Passivity, cowardice and evil — a comment on Paul Craig Roberts' essay

© 2019 Peter Free


20 May 2019



Introduction — a depressing observation


It is difficult to look around Ah'Muhrika, without seeing a self-involved, immorally complacent and arguably cowardly public.


Perhaps we can attribute this lamentable condition to a historically unusual excess of national power. As well as to a glaring deficiency of functioning moral brain.


I do not mean to imply that we are born ethically worse than other peoples. Just that we are so dominantly militaristic a people these days, that comparatively few of us attempt to repress base national instincts — including controlling propagandized fear.


Power corrupts nations, as well as people.



Paul Craig Roberts described the gist of our situation


In an essay about the perennially war-making, freedom-suppressing American state — including the false imprisonment of Chelsea Manning, as well as the effort to do the same to Julian Assange — Dr. Roberts concluded that:



Everyone who is aware of the US government’s extraordinary criminal actions at home and abroad bears a heavy weight.


The millions of peoples murdered, maimed, orphaned, widowed, and displaced by gratuitous American military aggression comprise a Holocaust of deaths based entirely on lies and false accusations in order to advance secret American and Israeli agendas.


I suspect that the heavy burden of responsibility for mass murder and destruction committed in our name is the reason most Americans prefer the fake news fed to them [—] about how good and wonderful and exceptional we are and how hard our government works to protect us from the nasty folks elsewhere.


Wherever one looks at the behavior of Americans today, from airline flight attendants to police to national security advisors and secretaries of state, one sees people devoid of moral conscience, integrity, compassion, empathy, and self-control.


When I characterize the US attorney and judge [in the Chelsea Manning contempt of court case] as corrupt . . . . I mean that they are corrupt in the sense that they have abandoned the rule of law and do not see their function as serving justice.


For years we have been witnessing the rule of law being attacked from every level, from the president to the local police.


Every American should be ashamed. But they are not.


At some point, the Russians, Chinese, Europeans, Iranians, and everyone else will finally realize . . . that Washington is overwhelmed by evil, capable only of destruction, and a dangerous threat to life on earth.


© 2019 Paul Craig Roberts, The Assange/Manning Cases Have Discredited America, Unz Review (20 May 2019)



Dr. Roberts' conclusion, extreme though it reads, is reasonably taken


I am disheartened at how far and wildly the United States has fallen from its previous (mildly ethical) 1940s position in the world. It is certainly forgivable that many outside America see the United States as a plague of bubonic rats.


So much for American soft power.


Today, I imagine, most people want to come here for our material wealth, rather than (primarily) our liberty and moral principles.
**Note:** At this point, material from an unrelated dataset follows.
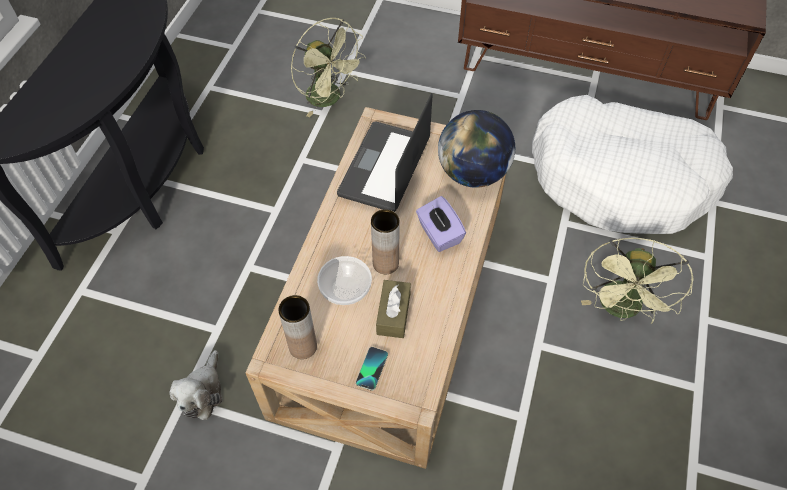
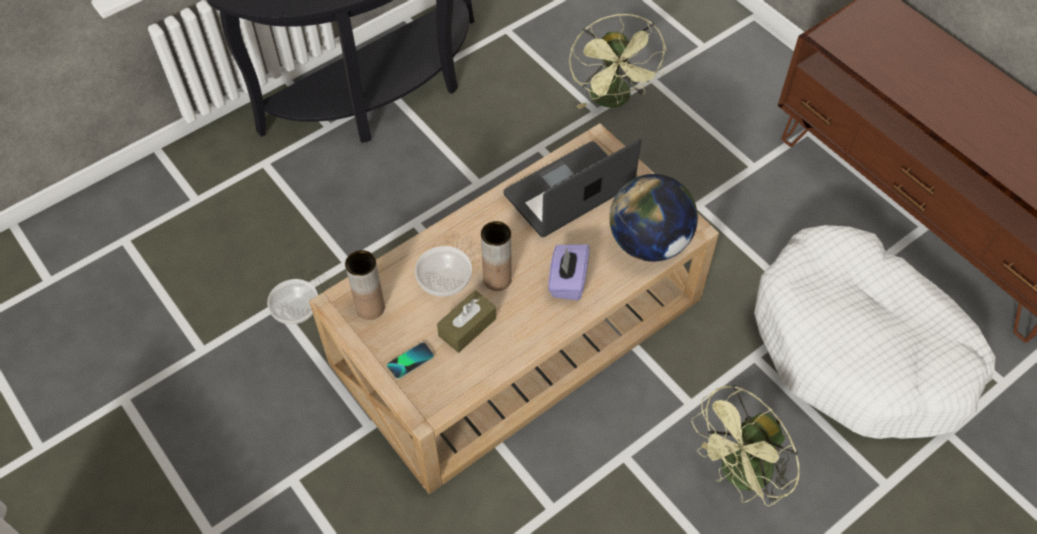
camera: 35 degrees right, 0 degrees up
plush toy [169,350,223,420] -> bowl [267,279,318,324]

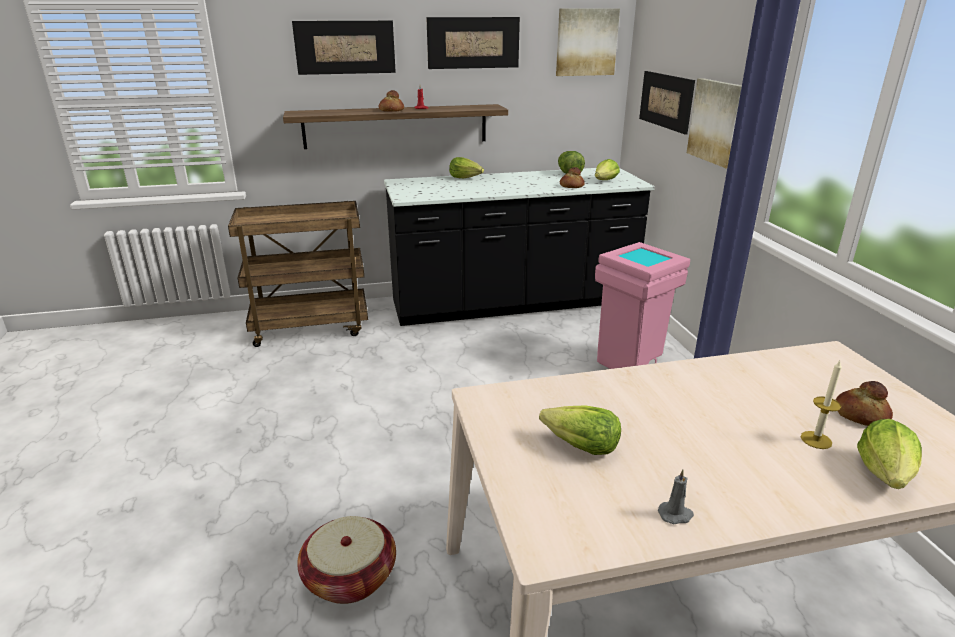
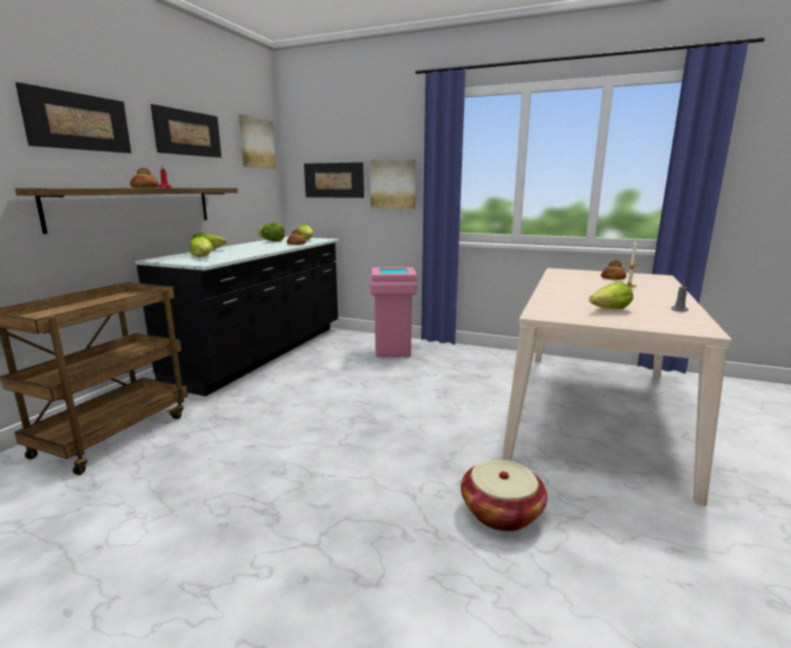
camera: 55 degrees left, 10 degrees down
lettuce [857,419,922,489] -> lettuce moved to [190,237,213,257]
The moral? — The United States has (arguably) been reduced to a parable — one that describes gross spiritual deficiencies


I am taken aback at how passively unconcerned Americans have been — generally speaking — about the erosion of virtually every right, dignity and humanistic responsibility that we used to have. Or think we had.


Quiescently lying down for an internally created and maintained Plutocracy Oppressor is virtually never the correct thing to do.


Standing up, though, requires some understanding of what to stand up for. As well as the courage to adopt and maintain pain-inducing positions. Yoga of the spirit, so to speak.


Here, I am not optimistic about the possibility of favorable American change. We have become such an obviously decomposing culture, that we reduce morality to overly simplistic (and always too narrowly argued) positions "pro or con" abortion and "us versus them".


Perhaps our biggest enemy is a generalized lack of reasoning intelligence. This dumbshit-making trait is now (at least debatably) inbred into the American experience. I agree, for example, with "conservatives" that our educational system has been trashed in the name of graduating a plodding plethora of degree-holding (academic) ignoramuses, who would have been much better served learning to do things that they are interested in and talented at.


All this is why Paul Roberts implicitly argues the potential utility of experiencing national shame.


Unfortunately, in our case, decades of doing eagerly indulged wrongs have slaughtered any hope of national self-recognition. Wrong-doing and non-thinking quickly become unrecognized habits.


We will, I am increasingly convinced, eventually suicide our vicious national self against the bastion of someone else's strength and maybe, principle. Having first, of course, complacently suicided our own freedoms.


Double ignominy.


This ending is what I meant by "parable".


We can take perverse pride in having (successfully!) set a glowingly bad example.


I doubt that the Founders had exactly this in mind, when their experiment with white privilege and property protection began.